Part 2. Quality comes from the evaluation loop, not from prompts

In a demo environment, the experience is often that “the answers got better when I changed the prompt a little.” However, in service operations, this experience does not last long. The same prompt can produce different results as traffic types change, data changes, and policy requirements are added.
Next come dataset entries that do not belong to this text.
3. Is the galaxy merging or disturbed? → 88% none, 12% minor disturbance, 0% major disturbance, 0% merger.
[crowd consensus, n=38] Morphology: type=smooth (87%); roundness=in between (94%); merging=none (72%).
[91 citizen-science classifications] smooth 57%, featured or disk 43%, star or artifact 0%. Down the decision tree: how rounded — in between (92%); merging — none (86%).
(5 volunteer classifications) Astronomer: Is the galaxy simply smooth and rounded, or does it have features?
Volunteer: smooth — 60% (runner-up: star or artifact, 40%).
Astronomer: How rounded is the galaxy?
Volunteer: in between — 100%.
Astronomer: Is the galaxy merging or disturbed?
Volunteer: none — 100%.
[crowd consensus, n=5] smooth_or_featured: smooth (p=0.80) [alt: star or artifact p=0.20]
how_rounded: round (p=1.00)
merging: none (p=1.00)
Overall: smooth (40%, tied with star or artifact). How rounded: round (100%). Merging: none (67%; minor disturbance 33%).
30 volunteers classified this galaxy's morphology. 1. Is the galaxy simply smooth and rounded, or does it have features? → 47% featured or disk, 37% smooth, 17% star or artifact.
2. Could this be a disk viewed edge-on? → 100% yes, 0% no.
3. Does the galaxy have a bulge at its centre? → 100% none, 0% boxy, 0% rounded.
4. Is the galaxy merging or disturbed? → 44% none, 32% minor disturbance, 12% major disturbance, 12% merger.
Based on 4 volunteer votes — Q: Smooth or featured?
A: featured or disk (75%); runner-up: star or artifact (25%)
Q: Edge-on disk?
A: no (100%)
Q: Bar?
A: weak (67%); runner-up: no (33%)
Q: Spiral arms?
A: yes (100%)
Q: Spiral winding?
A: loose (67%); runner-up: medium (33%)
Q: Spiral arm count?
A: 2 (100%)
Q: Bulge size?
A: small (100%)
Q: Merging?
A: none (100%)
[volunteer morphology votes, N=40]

So, if you manage quality with prompt sentences, you end up managing luck, not quality.

Based on version

Node.js 20 LTS
TypeScript 5.8.x
Next.js 16.1.x
OpenAI API (Responses API, based on 2026-03 document)
PostgreSQL 15
Redis 7

Raise a problem

The reason why LLM quality problems are prolonged in the operating environment is mostly due to the “lack of an evaluation system.” Frequently occurring patterns are as follows:

Accuracy was high in offline samples, but evasive answers increase in actual user requests.
When safety is strengthened, usability plummets.
When the routing policy was changed to reduce model cost, the failure rate increased rapidly in certain domain questions.
The operations team only has qualitative feedback such as “There are not many responses these days,” and cannot explain in numbers what and how much has worsened.
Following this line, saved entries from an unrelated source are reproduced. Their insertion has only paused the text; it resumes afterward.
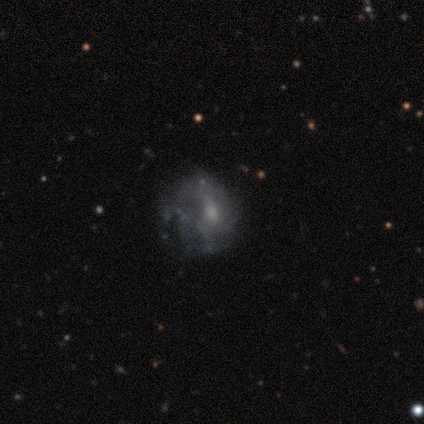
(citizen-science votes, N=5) Smooth or featured: featured or disk — 60% (smooth — 20%)
Edge-on disk: no — 100%
Bar: weak — 67% (no — 33%)
Spiral arms: yes — 100%
Spiral winding: loose — 67% (tight — 33%)
Spiral arm count: can't tell — 67% (1 — 33%)
Bulge size: small — 67% (moderate — 33%)
Merging: minor disturbance — 50% (none — 25%)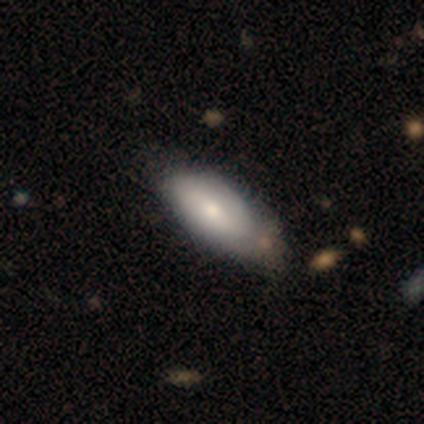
This is clearly a smooth galaxy (80%). How rounded: clearly in between (100%). Merging: likely minor disturbance (60%).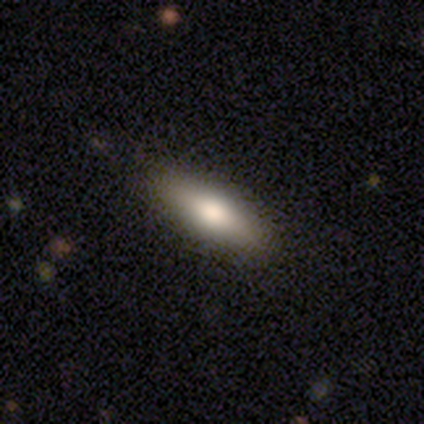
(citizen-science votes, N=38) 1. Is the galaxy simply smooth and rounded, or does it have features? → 76% smooth, 18% featured or disk, 5% star or artifact.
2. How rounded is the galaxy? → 66% in between, 34% cigar-shaped, 0% round.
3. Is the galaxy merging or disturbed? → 97% none, 3% minor disturbance, 0% major disturbance, 0% merger.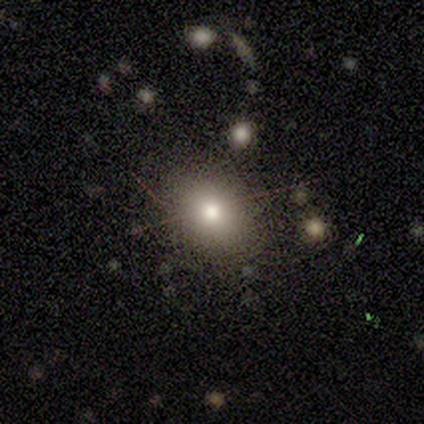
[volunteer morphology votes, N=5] type=smooth (80%); roundness=round (50%, tied with in between); merging=none (80%).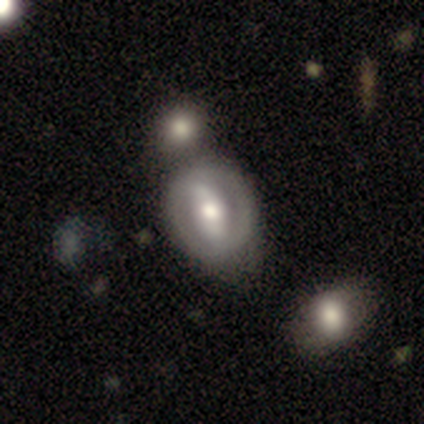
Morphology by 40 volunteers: This is likely a featured or disk galaxy (68%). It is clearly not viewed edge-on (93%). Bar: likely strong (60%). Spiral arm pattern: likely no (64%). Central bulge: clearly moderate (96%). Merging: possibly none (55%).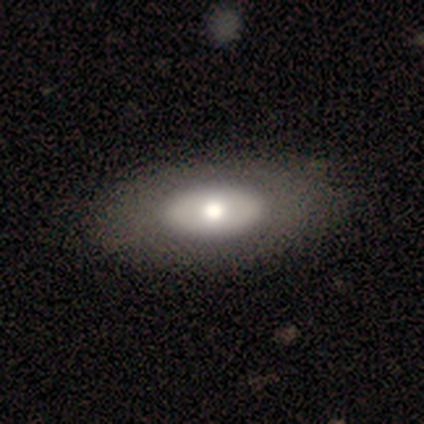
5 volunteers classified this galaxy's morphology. smooth_or_featured: smooth (p=1.00)
how_rounded: in between (p=0.80) [alt: round p=0.20]
merging: none (p=0.80) [alt: minor disturbance p=0.20]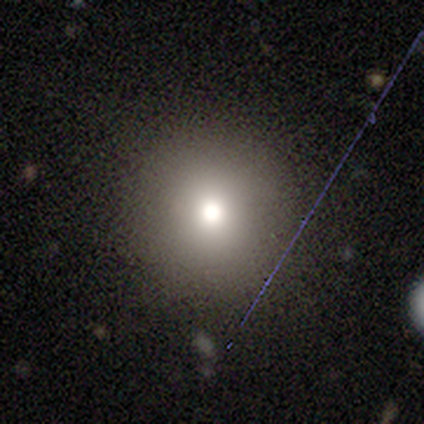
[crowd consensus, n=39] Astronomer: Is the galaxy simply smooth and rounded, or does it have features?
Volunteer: smooth — 67%.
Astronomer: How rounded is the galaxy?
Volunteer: round — 96%.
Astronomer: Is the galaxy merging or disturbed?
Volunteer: none — 97%.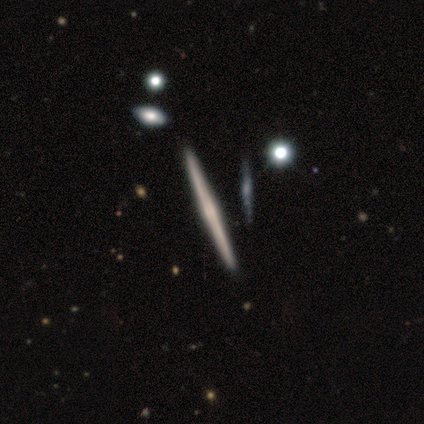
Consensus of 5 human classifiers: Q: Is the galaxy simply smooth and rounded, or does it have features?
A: featured or disk — 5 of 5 (100%).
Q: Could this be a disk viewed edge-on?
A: yes — 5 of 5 (100%).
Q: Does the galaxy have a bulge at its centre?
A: rounded — 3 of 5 (60%).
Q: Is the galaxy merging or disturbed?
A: none — 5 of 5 (100%).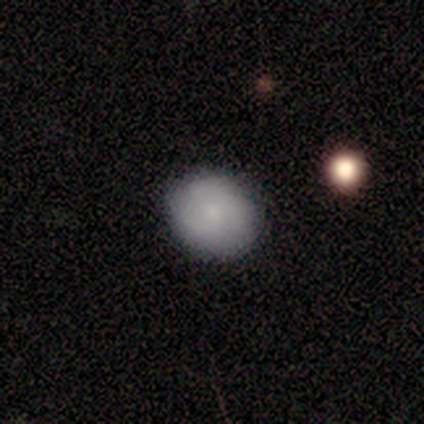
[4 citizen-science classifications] This is possibly a smooth galaxy (50%). How rounded: possibly round (50%, tied with in between). Merging: clearly none (100%).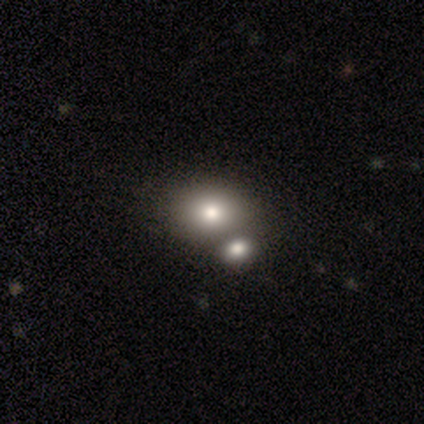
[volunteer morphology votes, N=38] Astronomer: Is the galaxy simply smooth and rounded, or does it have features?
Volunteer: smooth — 66%.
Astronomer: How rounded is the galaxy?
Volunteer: round — 52% (runner-up: in between, 48%).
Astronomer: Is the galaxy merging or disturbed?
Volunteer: none — 43% (runner-up: merger, 40%).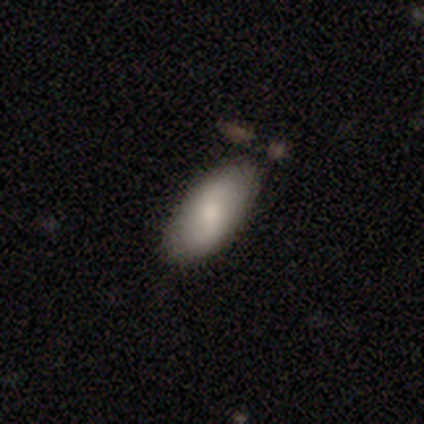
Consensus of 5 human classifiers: Volunteers were most divided on "smooth or featured": smooth: 60%, featured or disk: 20%, star or artifact: 20%. More confident: how rounded — in between (100%); merging — none (75%).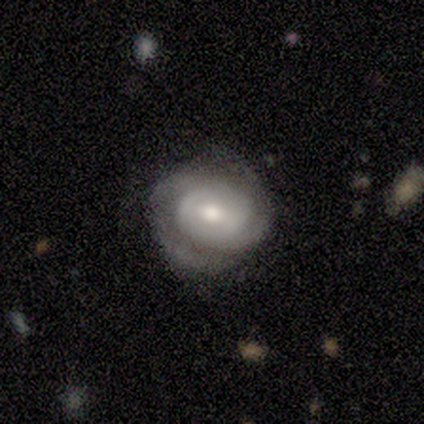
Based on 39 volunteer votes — Smooth or featured?
  - featured or disk: 90% *
  - smooth: 10%
  - star or artifact: 0%
Edge-on disk?
  - no: 97% *
  - yes: 3%
Bar?
  - no: 50% *
  - weak: 35%
  - strong: 15%
Spiral arms?
  - yes: 85% *
  - no: 15%
Spiral winding?
  - tight: 55% *
  - medium: 38%
  - loose: 7%
Spiral arm count?
  - 2: 69% *
  - can't tell: 14%
  - 3: 10%
  - 1: 3%
  - 4: 3%
  - more than 4: 0%
Bulge size?
  - moderate: 62% *
  - small: 21%
  - large: 15%
  - dominant: 3%
  - none: 0%
Merging?
  - none: 72% *
  - major disturbance: 15%
  - minor disturbance: 13%
  - merger: 0%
Practical example A: In-house knowledge search chatbot

The offline evaluation accuracy of the in-house document search chatbot was 86%. However, in actual operation, tickets for “policy document citations were incorrect” increased rapidly. The cause was not a model problem but a delay in search index freshness. It was not discovered before deployment because the evaluation set did not include a freshness scenario.
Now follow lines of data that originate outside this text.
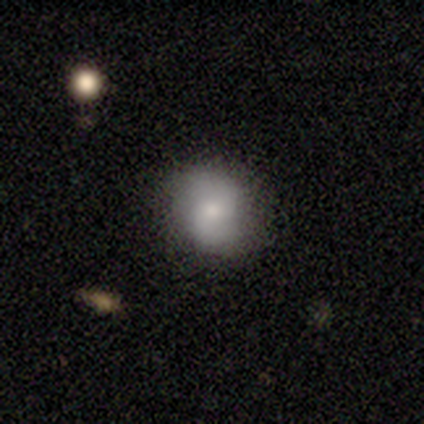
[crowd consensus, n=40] Q: Smooth or featured?
A: smooth (60%); runner-up: featured or disk (38%)
Q: How rounded?
A: round (83%); runner-up: in between (17%)
Q: Merging?
A: none (62%); runner-up: minor disturbance (3%)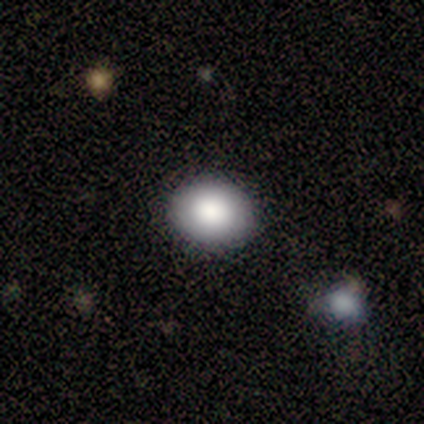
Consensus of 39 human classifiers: Volunteers were most divided on "how rounded": in between: 54%, round: 43%, cigar-shaped: 3%. More confident: smooth or featured — smooth (90%); merging — none (87%).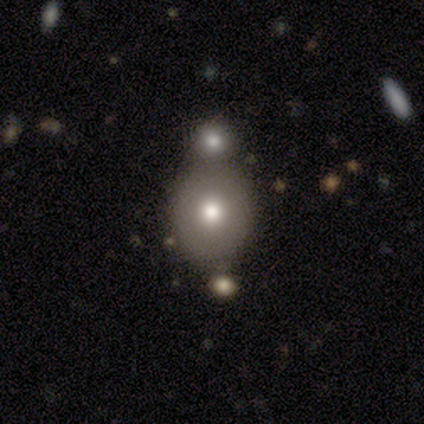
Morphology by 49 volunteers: Overall: smooth (73%). How rounded: round (75%). Merging: none (48%; merger 27%).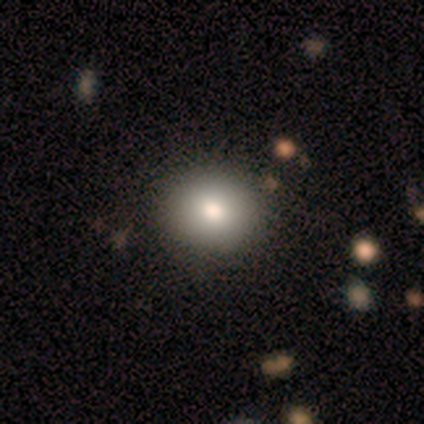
Smooth or featured? smooth (69%)
How rounded? round (81%)
Merging? none (93%)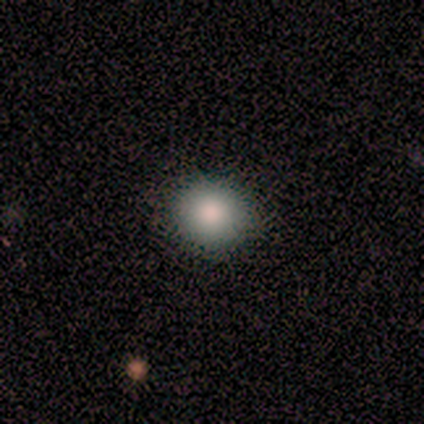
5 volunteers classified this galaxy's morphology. This appears to be a smooth galaxy with no disk features (100%) that is round (100%). Merging: none (100%).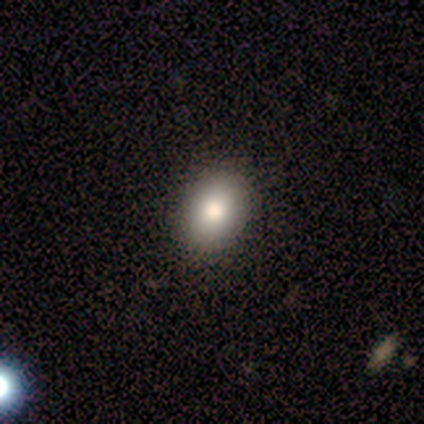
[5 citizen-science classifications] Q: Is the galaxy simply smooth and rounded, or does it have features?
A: smooth — 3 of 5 (60%).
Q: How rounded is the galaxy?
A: in between — 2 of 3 (67%).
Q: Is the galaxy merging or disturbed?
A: none — 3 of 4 (75%).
Practical example B: Payment domain customer support agent

When we refined the prompt to improve the quality of the “Refundable?” response, the average response length doubled. As a result, the bounce rate among mobile users increased, and CS satisfaction actually decreased. This is a case where accuracy improvement did not cover the decline in UX quality.

Key concepts

LLM quality should be viewed as a multidimensional quality vector rather than a single score.| axis | Key Questions | Representative indicators | failure signal | | --- | --- | --- | --- | | Accuracy | Does it fit the facts/policy | task pass rate, citation precision | Invalid answers, inconsistent evidence | | Usefulness | Is it actually solved by users | resolution rate, follow-up ratio | Increase in repeat questions | | Safety | Are there any violations of the prohibition policy? | policy violation rate | Sensitive information exposure | | Consistency | Is the result deviation large for the same input? | variance score | Non-reproducible issue | | Efficiency | Is time/cost appropriate for quality? | p95 latency, cost/request | SLA/Budget Exceeded |

The important point is the trade-off between axes.

Increasing the safety threshold may increase false refusals.
If you increase the proportion of small models for cost optimization, accuracy may decrease in difficult queries.
Reducing the response length improves delay, but may reduce explanation sufficiency.

Therefore, quality control is not “model score optimization” but “objective function design”.

Mermaid diagram rendering...

Practical pattern

Pattern 1: Composing the assessment set as a “collection of operational risks” rather than a “collection of correct answers”

It is recommended that operational evaluation sets be separated into at least three layers.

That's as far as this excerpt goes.